● Problem to solve
The records appear below. Report how many of their lines contain the word "back", giving the number alone.

● Data to examine
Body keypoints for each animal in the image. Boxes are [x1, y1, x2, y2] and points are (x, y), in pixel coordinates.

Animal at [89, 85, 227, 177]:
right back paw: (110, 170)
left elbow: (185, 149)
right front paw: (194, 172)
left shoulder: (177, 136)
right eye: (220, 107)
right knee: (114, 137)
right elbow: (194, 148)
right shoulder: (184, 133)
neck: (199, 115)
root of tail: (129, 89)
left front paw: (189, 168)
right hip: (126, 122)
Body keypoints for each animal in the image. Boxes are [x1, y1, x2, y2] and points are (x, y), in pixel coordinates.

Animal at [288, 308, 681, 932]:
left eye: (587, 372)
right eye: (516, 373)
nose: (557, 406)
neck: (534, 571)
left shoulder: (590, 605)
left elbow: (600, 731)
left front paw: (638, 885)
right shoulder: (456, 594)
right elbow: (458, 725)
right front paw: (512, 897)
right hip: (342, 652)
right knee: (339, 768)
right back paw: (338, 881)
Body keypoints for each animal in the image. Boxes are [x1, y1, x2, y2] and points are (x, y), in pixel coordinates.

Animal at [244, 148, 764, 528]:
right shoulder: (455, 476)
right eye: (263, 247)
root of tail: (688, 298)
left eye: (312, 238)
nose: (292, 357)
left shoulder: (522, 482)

* * *

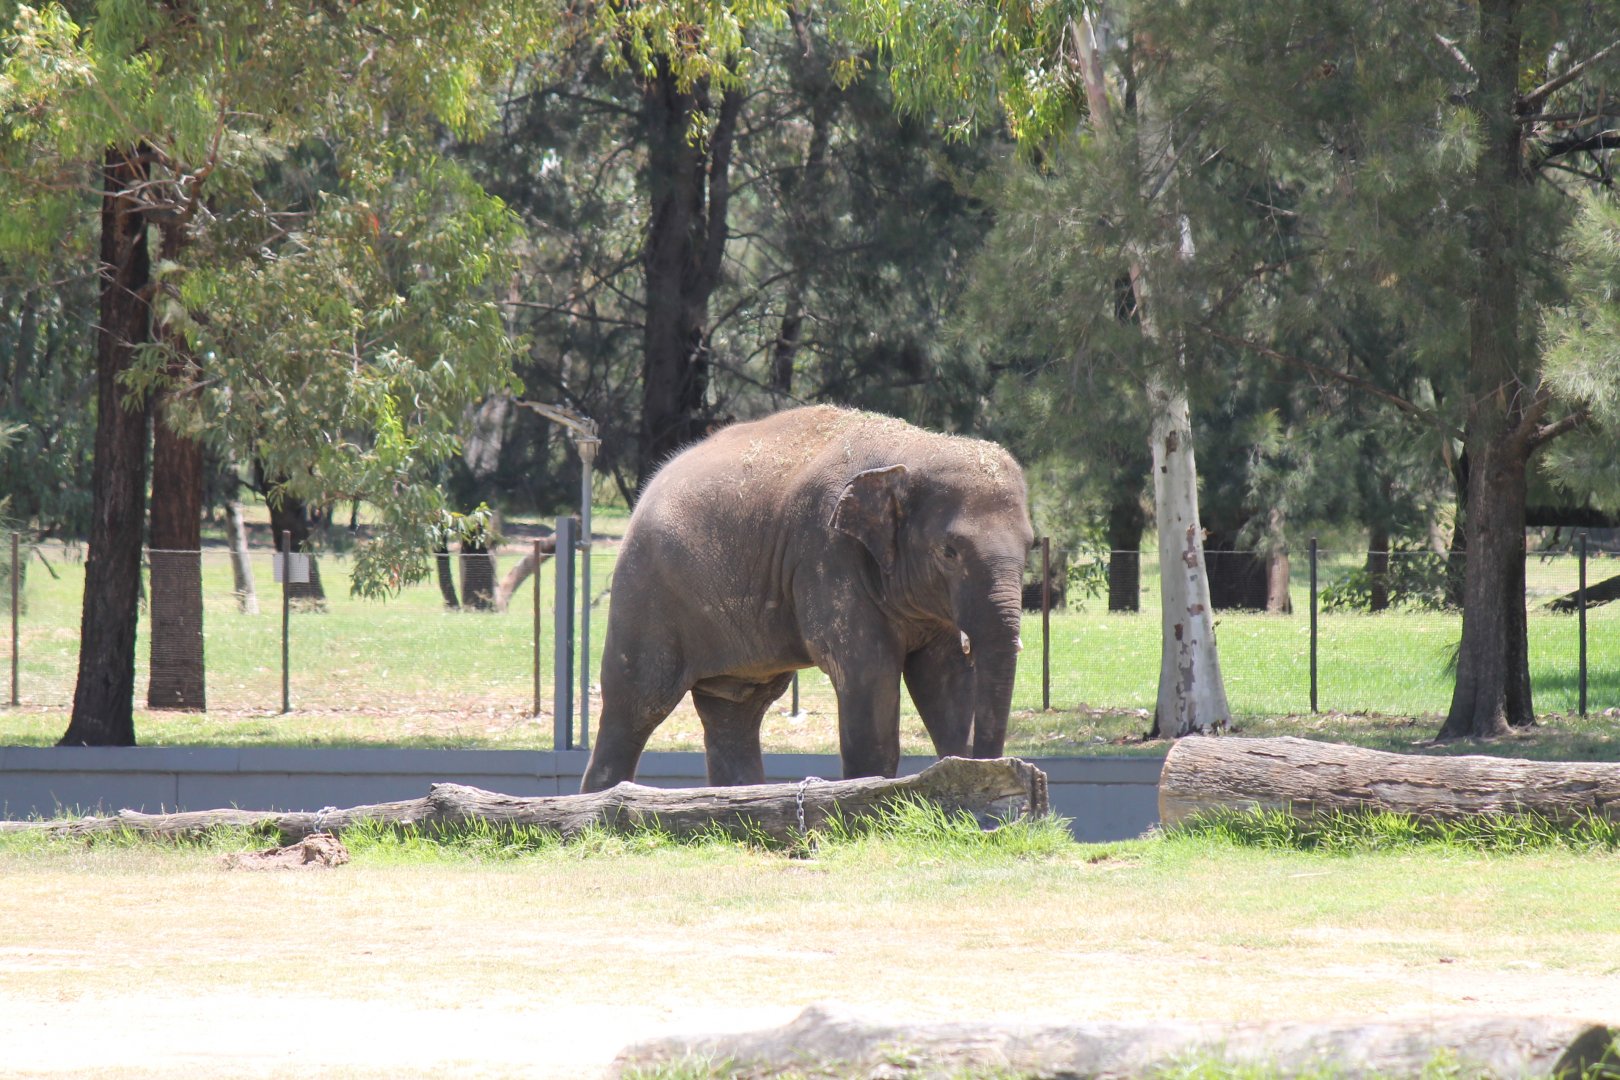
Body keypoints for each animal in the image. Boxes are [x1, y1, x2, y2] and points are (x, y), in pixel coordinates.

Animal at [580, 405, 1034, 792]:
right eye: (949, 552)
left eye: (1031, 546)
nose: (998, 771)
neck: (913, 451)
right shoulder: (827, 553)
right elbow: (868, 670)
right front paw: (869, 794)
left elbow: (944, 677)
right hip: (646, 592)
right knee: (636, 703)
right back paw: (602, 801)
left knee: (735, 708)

--

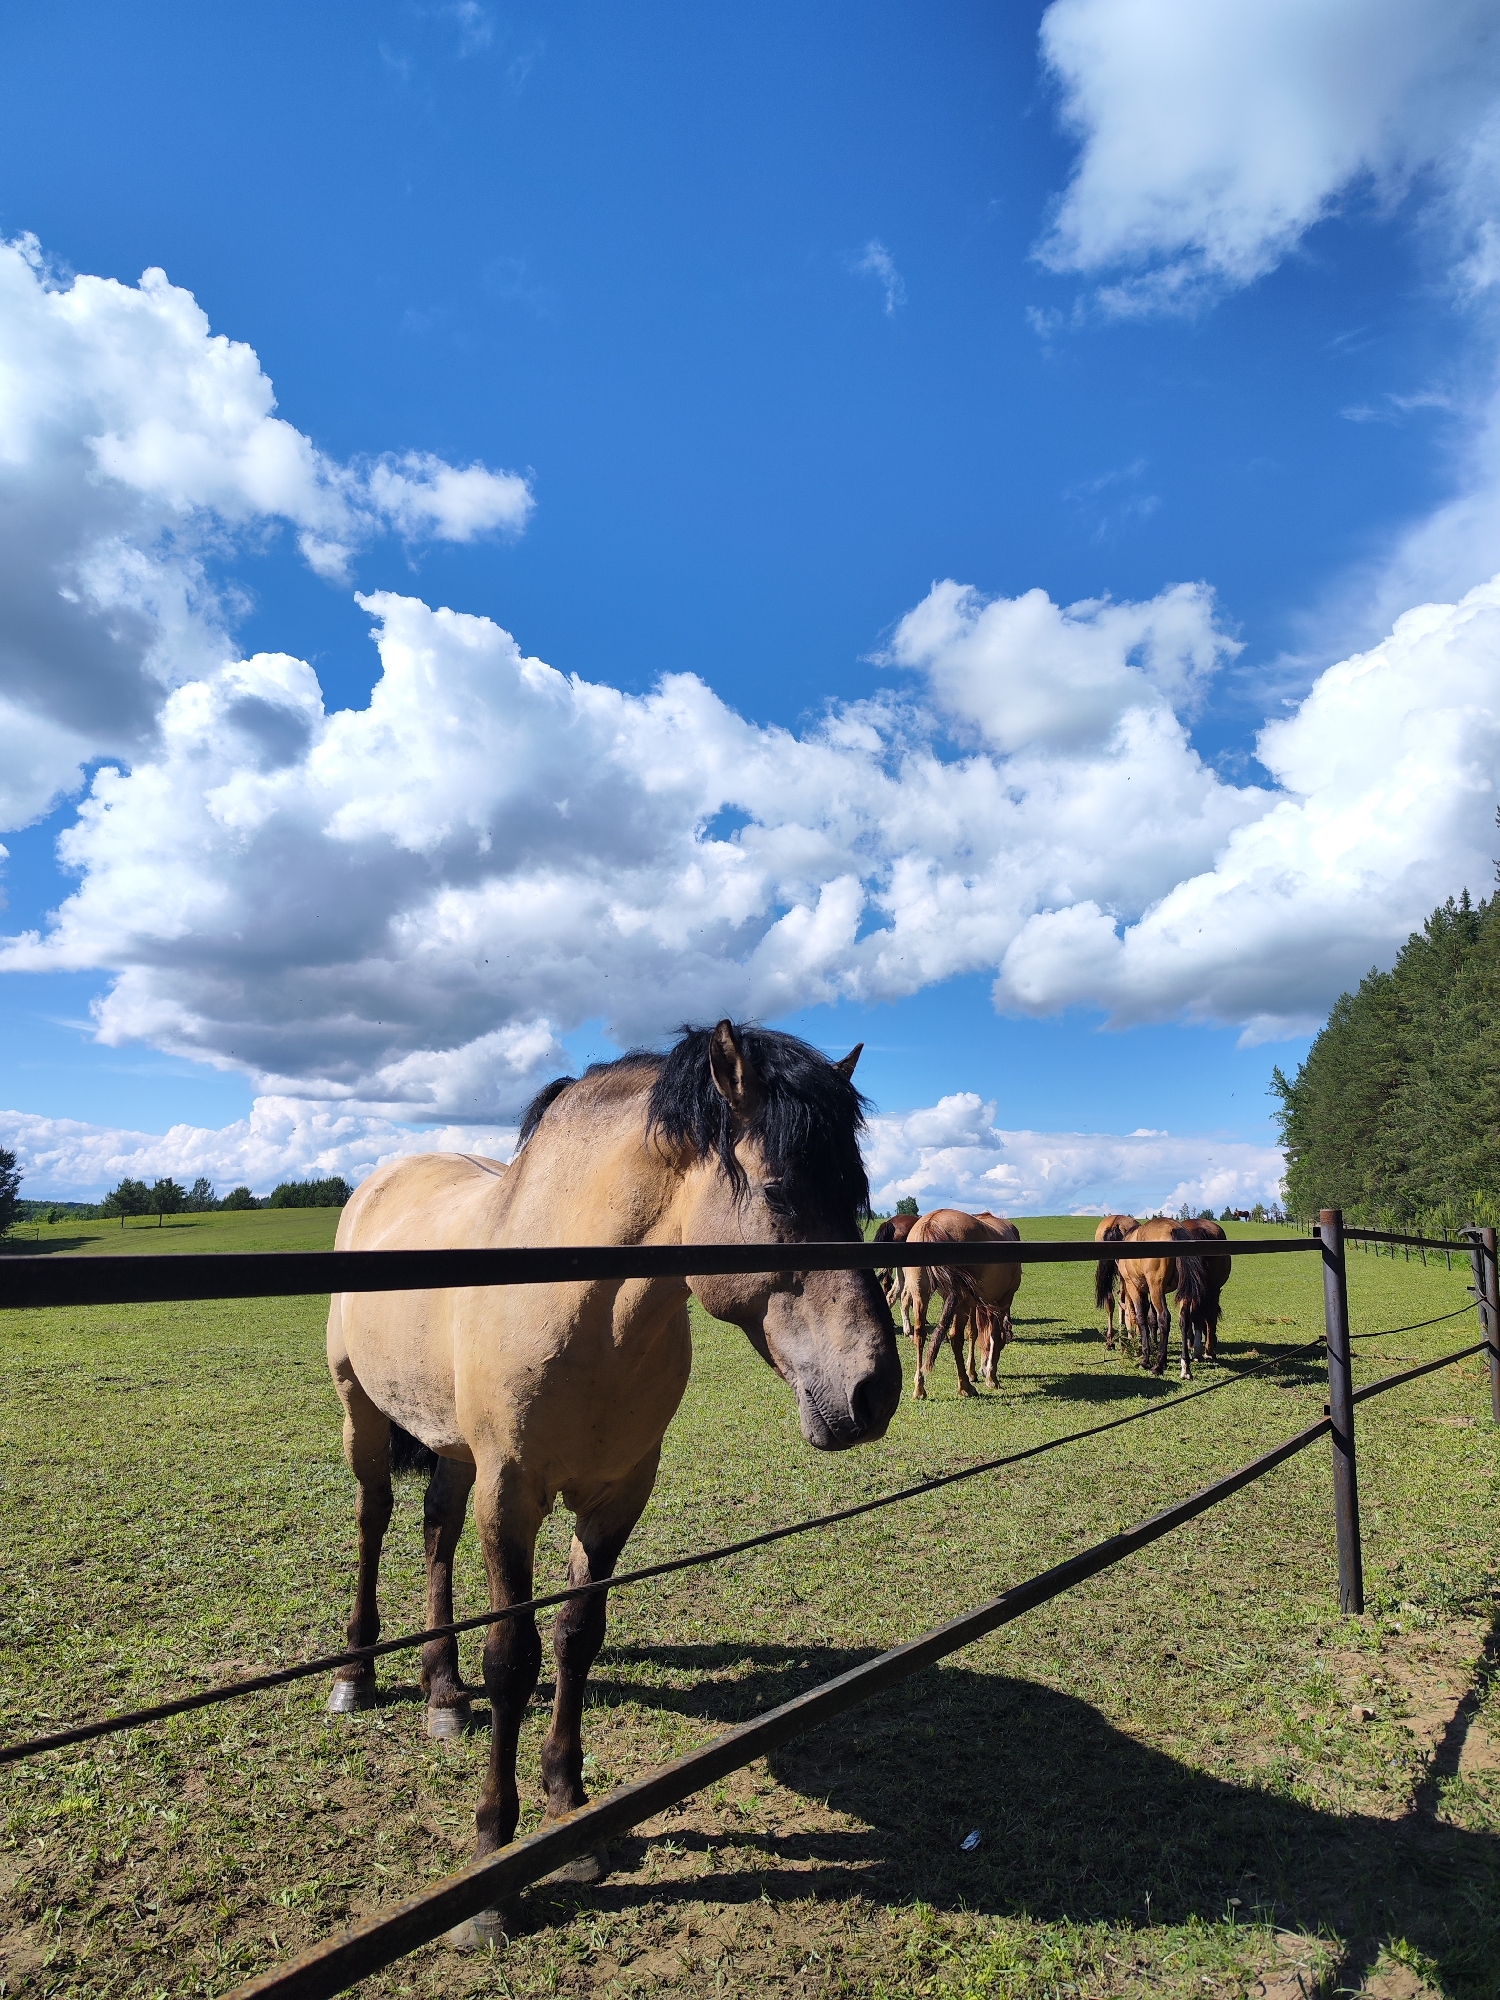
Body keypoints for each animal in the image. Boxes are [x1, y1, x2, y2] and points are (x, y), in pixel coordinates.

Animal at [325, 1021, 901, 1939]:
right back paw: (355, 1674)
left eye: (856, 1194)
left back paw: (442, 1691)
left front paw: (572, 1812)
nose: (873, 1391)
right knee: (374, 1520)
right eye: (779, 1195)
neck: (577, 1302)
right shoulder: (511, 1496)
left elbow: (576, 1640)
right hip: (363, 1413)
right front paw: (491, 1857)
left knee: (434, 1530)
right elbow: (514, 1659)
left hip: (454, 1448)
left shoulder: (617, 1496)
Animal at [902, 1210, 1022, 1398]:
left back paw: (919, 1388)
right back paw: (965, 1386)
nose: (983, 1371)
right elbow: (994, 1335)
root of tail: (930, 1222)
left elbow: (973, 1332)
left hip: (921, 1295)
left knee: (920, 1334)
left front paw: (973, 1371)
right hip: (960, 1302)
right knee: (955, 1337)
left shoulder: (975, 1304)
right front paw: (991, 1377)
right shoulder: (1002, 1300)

● Completed task
7